Inspiration

Finding a home is hard for everyone — and nearly impossible if you can't drive to ten viewings, can't read tiny listings, or can't climb the stairs to tour a place. For people with mobility, vision, or hearing differences, the search is full of barriers before you even get to the rent. For the Housing Dignity track we asked: what if you could find, tour, and book an affordable, accessible home using only your voice — without leaving your chair?

What it does

Haven is a voice-first, accessibility-forward housing platform:

  • Find by voice — say what you need ("a two-bedroom under $1,500 in Milpitas, wheelchair accessible") and Claude turns it into a ranked list of affordable, accessible homes.
  • Tour in 3D — step inside a real, photorealistic Gaussian-splat capture of the home and walk through it hands-free, by voice ("go to the bookshelves," "turn around") or by dragging like Street View.
  • Ask anything — ask about any room or the listing ("is the kitchen accessible?", "how much is rent?") and hear a spoken answer grounded in the home's data — or an honest "that isn't listed."
  • Book by voice — say "book a viewing and call the realtor" and an AI voice agent actually places a phone call to set up the appointment, with a live transcript you can watch.

Find → tour → book, completely hands-free.

How we built it

  • Next.js 16 + React 19 + TypeScript + Tailwind, deployed on Vercel.
  • Claude (claude-opus-4-8) with structured outputs powers every language task — search parsing, 3D navigation, room Q&A, and an app-wide voice "command brain" that routes intent (search / open a home / navigate / ask / book).
  • Web Speech API for in-browser speech-to-text and text-to-speech.
  • Spark (@sparkjsdev/spark) on Three.js renders real Gaussian-splat captures in the browser.
  • ElevenLabs Conversational AI + Twilio place the autonomous outbound call to the realtor.
  • A live activity dashboard and call history with transcripts round it out.

Challenges we ran into

  • The voice talking over itself.
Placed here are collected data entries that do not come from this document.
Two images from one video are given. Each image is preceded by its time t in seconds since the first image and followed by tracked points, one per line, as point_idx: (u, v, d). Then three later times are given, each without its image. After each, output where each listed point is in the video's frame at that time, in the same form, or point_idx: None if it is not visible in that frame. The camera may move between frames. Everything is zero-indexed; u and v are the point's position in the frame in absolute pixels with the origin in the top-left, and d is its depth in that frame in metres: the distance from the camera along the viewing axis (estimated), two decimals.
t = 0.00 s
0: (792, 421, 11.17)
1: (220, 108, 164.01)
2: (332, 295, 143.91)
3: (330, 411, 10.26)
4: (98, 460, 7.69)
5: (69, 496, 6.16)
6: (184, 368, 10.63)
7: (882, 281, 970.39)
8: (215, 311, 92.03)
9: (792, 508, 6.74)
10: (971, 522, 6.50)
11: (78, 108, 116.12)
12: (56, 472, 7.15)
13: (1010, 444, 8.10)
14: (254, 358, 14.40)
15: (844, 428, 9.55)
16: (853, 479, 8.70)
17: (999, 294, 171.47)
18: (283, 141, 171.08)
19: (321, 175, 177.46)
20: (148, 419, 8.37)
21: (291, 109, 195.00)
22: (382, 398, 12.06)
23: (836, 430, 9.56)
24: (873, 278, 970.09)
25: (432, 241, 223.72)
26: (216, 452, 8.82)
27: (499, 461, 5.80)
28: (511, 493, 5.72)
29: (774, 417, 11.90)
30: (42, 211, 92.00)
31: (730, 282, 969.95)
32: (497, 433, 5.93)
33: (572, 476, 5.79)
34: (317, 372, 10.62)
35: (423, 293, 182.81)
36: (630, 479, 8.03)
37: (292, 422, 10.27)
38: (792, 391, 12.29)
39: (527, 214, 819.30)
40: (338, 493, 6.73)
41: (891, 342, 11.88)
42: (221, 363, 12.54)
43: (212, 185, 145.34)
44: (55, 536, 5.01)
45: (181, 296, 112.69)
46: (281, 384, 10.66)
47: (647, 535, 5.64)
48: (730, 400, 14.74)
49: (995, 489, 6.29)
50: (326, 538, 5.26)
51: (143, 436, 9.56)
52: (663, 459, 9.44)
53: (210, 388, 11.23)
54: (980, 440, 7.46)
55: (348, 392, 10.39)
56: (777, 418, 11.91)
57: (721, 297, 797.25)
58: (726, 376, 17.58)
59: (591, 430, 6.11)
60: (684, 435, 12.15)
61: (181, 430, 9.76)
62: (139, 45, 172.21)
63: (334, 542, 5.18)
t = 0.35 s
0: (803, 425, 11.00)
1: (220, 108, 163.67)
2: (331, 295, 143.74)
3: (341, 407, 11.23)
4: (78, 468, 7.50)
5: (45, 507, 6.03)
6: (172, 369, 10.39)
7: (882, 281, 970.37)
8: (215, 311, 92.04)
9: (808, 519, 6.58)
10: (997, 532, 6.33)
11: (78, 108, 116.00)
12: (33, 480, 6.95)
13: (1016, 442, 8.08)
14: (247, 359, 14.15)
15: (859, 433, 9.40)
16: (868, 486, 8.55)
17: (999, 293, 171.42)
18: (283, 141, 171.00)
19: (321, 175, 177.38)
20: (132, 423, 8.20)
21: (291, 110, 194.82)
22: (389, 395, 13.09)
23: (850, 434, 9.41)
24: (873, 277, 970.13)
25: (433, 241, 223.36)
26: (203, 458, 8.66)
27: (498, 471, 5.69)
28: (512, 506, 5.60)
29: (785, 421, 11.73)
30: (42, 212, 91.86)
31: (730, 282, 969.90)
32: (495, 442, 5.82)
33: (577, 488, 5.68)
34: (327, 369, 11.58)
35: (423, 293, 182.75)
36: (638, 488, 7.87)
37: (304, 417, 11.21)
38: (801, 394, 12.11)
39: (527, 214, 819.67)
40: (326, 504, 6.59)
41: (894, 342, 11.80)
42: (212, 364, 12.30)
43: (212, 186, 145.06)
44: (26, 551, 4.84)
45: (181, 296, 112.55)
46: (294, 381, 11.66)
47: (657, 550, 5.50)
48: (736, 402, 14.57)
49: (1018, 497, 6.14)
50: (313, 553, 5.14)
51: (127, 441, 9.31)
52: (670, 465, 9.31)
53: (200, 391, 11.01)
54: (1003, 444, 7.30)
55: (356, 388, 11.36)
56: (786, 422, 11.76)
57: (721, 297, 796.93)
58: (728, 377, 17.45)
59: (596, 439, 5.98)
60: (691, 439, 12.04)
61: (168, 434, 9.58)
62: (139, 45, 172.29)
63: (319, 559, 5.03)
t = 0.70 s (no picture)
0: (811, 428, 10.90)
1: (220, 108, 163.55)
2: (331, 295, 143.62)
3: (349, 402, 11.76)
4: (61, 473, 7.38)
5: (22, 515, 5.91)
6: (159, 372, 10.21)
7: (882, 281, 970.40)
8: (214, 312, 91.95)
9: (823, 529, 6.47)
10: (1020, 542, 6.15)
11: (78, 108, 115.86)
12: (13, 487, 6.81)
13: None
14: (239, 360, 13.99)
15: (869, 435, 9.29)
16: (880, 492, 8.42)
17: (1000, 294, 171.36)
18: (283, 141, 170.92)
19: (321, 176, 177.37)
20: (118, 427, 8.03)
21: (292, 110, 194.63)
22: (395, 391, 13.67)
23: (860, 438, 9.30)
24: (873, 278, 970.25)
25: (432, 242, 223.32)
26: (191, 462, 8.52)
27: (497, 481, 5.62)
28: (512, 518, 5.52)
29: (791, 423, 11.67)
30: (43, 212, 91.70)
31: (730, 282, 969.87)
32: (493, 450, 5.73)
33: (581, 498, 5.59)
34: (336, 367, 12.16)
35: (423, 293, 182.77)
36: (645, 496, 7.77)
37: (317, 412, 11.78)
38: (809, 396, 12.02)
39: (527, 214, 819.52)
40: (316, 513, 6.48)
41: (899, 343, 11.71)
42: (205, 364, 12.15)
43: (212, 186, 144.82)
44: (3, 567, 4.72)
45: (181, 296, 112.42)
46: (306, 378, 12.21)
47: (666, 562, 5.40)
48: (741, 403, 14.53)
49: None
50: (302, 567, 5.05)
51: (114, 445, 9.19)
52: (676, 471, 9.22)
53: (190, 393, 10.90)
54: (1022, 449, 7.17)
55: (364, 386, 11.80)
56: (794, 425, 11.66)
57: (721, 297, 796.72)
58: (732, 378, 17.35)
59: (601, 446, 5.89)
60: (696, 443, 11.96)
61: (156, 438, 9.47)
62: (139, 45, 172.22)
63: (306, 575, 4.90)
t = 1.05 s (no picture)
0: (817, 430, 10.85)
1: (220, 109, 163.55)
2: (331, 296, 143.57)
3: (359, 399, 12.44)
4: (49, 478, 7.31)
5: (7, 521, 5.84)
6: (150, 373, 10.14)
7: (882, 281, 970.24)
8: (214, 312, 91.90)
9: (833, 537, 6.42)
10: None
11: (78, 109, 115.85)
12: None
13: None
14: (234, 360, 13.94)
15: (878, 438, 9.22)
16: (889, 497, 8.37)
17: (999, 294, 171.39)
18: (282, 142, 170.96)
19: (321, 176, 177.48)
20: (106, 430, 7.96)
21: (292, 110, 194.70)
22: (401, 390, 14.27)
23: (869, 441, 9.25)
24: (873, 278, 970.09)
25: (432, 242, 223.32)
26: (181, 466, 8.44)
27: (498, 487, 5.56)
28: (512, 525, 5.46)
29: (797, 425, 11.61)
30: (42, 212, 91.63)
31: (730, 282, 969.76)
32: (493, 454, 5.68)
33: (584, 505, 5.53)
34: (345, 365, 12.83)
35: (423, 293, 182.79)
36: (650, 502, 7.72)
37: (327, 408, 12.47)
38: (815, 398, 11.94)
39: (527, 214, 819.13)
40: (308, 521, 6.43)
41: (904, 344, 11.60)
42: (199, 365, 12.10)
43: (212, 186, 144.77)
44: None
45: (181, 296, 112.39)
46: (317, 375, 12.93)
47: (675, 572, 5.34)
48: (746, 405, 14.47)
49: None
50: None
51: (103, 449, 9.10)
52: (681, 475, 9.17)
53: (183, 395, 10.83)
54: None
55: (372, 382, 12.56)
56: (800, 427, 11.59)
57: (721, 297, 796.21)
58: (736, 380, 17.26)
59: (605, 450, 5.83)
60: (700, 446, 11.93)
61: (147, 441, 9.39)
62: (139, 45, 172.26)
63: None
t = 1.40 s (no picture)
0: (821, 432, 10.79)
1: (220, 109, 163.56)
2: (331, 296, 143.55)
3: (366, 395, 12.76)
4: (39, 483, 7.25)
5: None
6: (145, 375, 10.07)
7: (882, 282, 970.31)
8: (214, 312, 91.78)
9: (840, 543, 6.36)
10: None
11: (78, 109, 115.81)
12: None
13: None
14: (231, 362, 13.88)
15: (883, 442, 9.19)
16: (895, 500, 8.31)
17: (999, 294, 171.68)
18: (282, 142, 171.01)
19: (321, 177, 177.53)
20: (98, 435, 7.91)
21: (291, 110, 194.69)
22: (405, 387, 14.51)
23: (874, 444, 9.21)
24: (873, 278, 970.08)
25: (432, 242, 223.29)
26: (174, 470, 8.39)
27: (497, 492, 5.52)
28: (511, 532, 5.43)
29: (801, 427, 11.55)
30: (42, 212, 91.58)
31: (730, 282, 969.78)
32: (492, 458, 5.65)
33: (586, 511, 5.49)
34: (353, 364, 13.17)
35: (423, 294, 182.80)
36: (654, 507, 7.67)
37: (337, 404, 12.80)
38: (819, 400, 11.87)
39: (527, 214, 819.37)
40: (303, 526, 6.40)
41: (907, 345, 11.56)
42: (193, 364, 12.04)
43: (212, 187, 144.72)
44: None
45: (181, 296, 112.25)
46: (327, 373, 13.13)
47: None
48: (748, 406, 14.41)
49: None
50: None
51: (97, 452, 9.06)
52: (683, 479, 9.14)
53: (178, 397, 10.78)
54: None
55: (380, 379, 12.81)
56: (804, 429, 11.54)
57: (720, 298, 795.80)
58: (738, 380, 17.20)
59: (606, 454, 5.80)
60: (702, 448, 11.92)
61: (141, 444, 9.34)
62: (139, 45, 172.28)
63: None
The open mic kept hearing our own text-to-speech and re-triggering. We built echo detection, a grace window, and a watchdog so the agent ignores itself but still lets you barge in and cut it off.
  • Gaussian splats are finicky — real captures meant wrestling with splat formats and GPU-upload timing to render in-browser.
  • Making the call real — wiring ElevenLabs' agent to Twilio for a genuine outbound call, with a demo-safe simulation fallback.
  • Intent routing — telling "go to the kitchen" (navigate) from "how big is the kitchen?" (question) from "book it" (action), all from one voice stream.

What we learned

A great voice UX is 10% recognition and 90% the edges — turn-taking, echo, barge-in, graceful fallbacks. We also went deep on Gaussian splatting, agentic function-calling, and real telephony.

What's next

Live listing data, multi-room captures, saved searches, captions on the call transcript, and full screen-reader passes.